The error only occurs if there are still NAs left after the fillna
. It does not occur without the groupby
.
Example
>> pd.DataFrame({"a": pd.array([None, "a"], dtype="string"), "b": [0, 0]}).groupby("b").ffill()
Traceback (most recent call last):
File "C:\venv\lib\site-packages\IPython\core\interactiveshell.py", line 3437, in run_code
exec(code_obj, self.user_global_ns, self.user_ns)
File "<ipython-input-22-a665c967b563>", line 1, in <module>
pd.DataFrame({"a": pd.array([None, "a"], dtype="string"), "b": [0, 0]}).groupby("b").ffill()
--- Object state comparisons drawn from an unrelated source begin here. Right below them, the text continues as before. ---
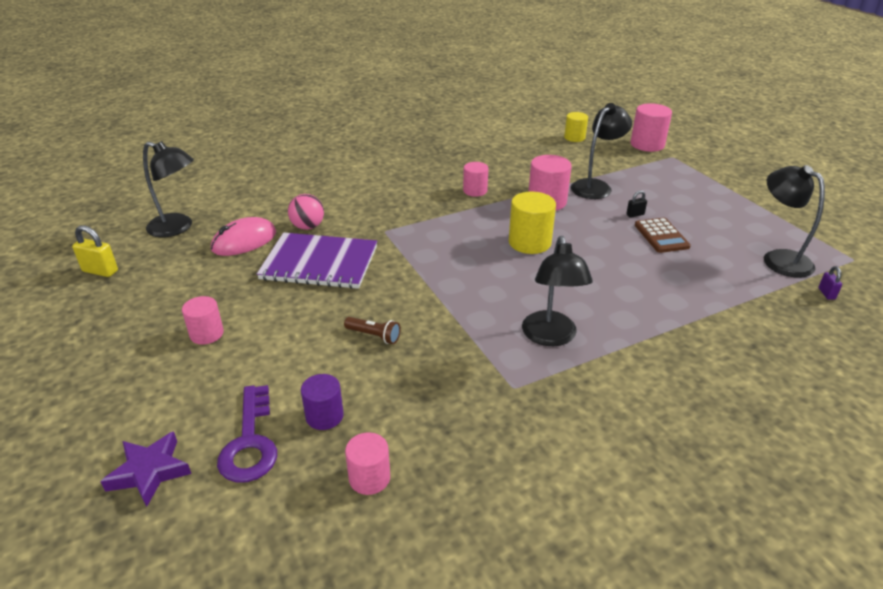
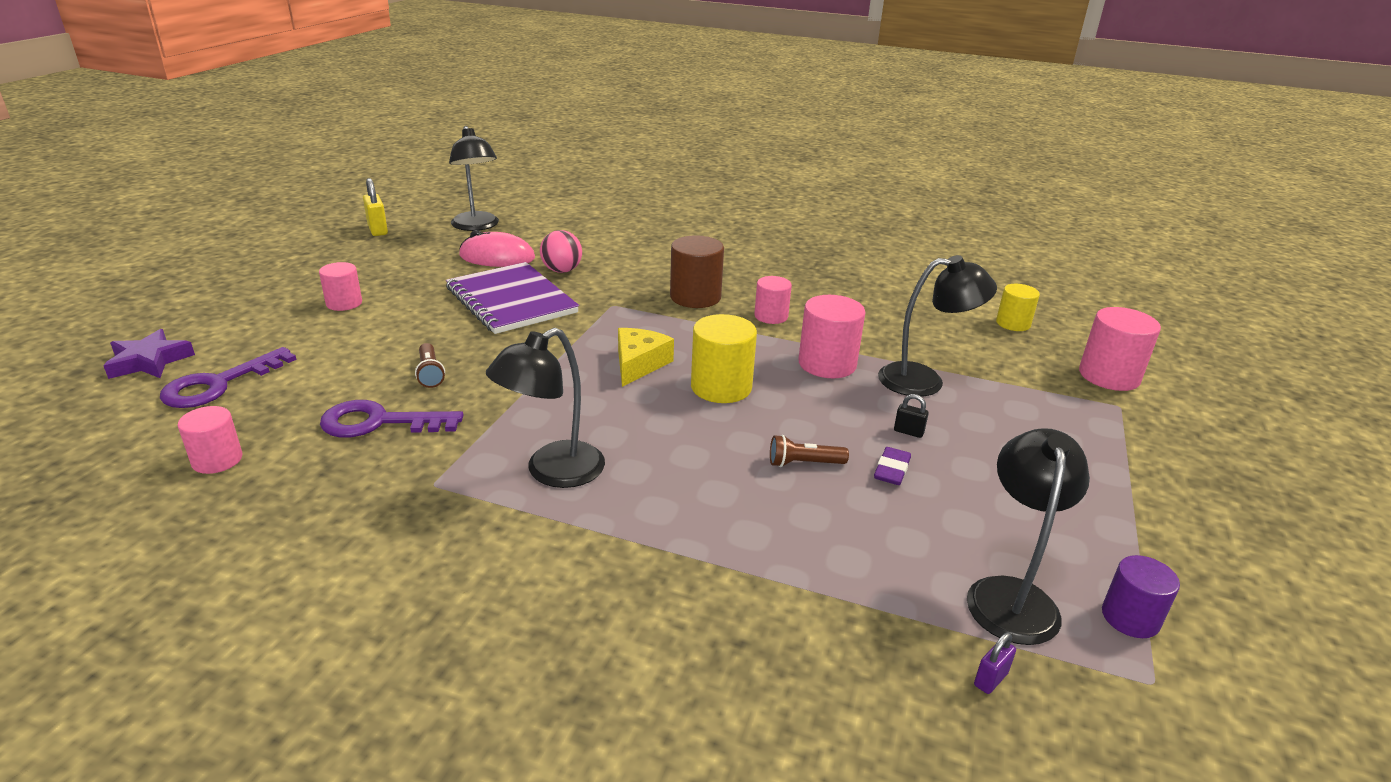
camera: 45 degrees right, 5 degrees down
(324, 416) = (284, 401): purple cylinder -> purple cylinder (1130, 618)
(411, 382) = (379, 422): none -> purple key
(417, 201) = (695, 297): none -> brown cylinder
(470, 255) = (639, 364): none -> yellow cheese
(630, 256) = (804, 463): none -> brown flashlight
(661, 236) = (892, 470): brown calculator -> purple eraser

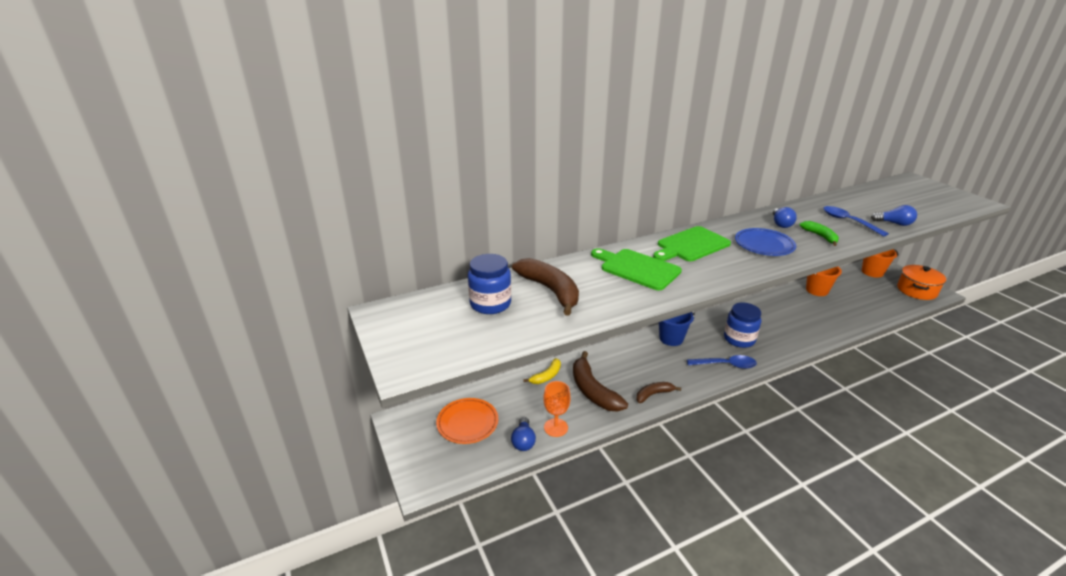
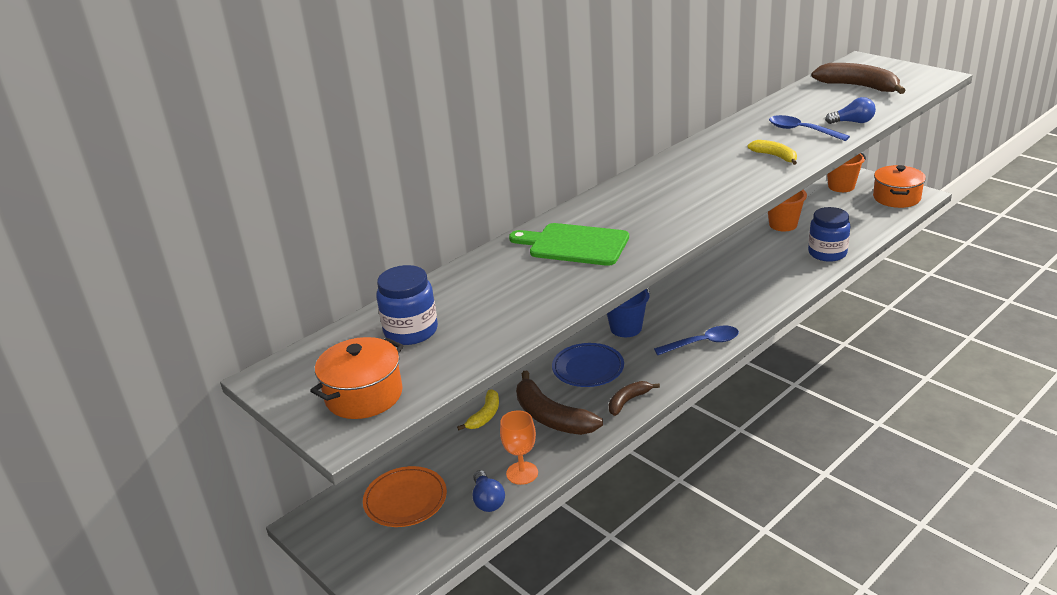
camera: 15 degrees left, 0 degrees up
(434, 344) = (364, 395): none -> orange pot
(550, 290) = (479, 297): brown banana -> brown banana (859, 86)
(691, 245) = (628, 201): green cutting board -> none
(739, 339) = (709, 308): blue jar -> blue jar (827, 253)
(764, 245) = (714, 181): blue plate -> blue plate (588, 368)
(781, 224) = (725, 150): blue light bulb -> none
(820, 236) = (775, 156): green banana -> yellow banana

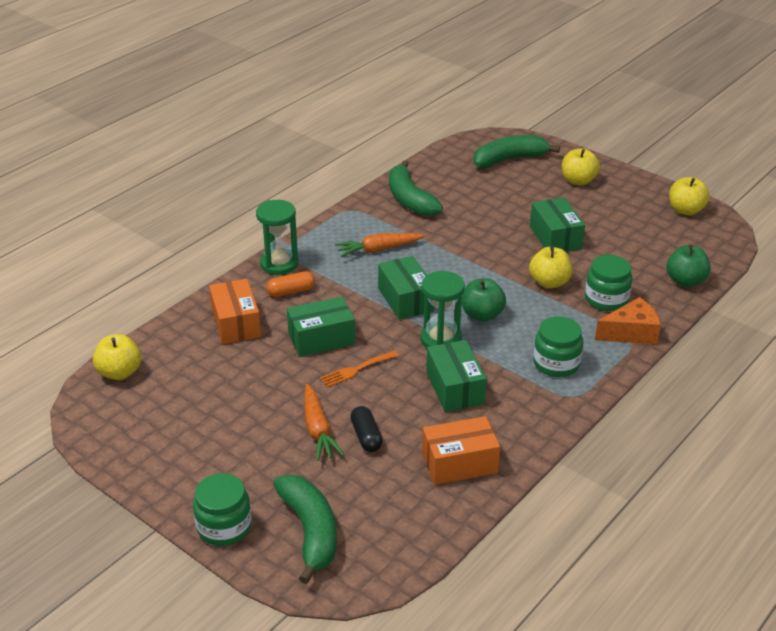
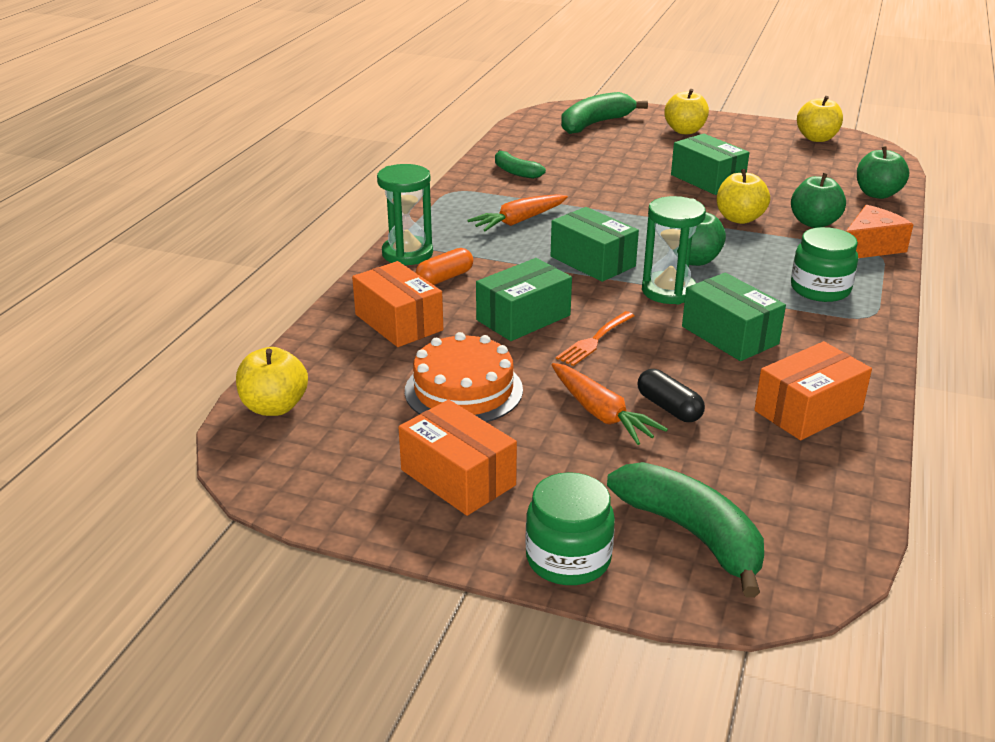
camera: 20 degrees left, 5 degrees down
(197, 453) = (458, 477): none -> orange box
(242, 389) = (463, 390): none -> orange cake
(410, 199) = (515, 172): green banana -> green banana, size x0.58
(606, 299) = (814, 223): green jar -> green apple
File "C:\venv\lib\site-packages\pandas\core\groupby\groupby.py", line 1953, in pad
return self._fill("ffill", limit=limit)
File "C:\venv\lib\site-packages\pandas\core\groupby\groupby.py", line 1919, in _fill
return self._get_cythonized_result(
File "C:\venv\lib\site-packages\pandas\core\groupby\groupby.py", line 2673, in _get_cythonized_result
result = algorithms.take_nd(values, result)
File "C:\venv\lib\site-packages\pandas\core\algorithms.py", line 1699, in take_nd
return arr.take(indexer, fill_value=fill_value, allow_fill=allow_fill)
File "C:\venv\lib\site-packages\pandas\core\arrays\_mixins.py", line 78, in take
return self._from_backing_data(new_data)
File "C:\venv\lib\site-packages\pandas\core\arrays\numpy_.py", line 190, in _from_backing_data
return type(self)(arr)
File "C:\venv\lib\site-packages\pandas\core\arrays\string_.py", line 195, in __init__
self._validate()
File "C:\venv\lib\site-packages\pandas\core\arrays\string_.py", line 200, in _validate
raise ValueError("StringArray requires a sequence of strings or pandas.NA")
ValueError: StringArray requires a sequence of strings or pandas.NA
>> pd.DataFrame({"a": pd.array(["a", None], dtype="string"), "b": [0, 0]}).groupby("b").ffill()
Out[31]:
a
0 a
1 a
Edit: Updated pandas, still an issue in 1.2.3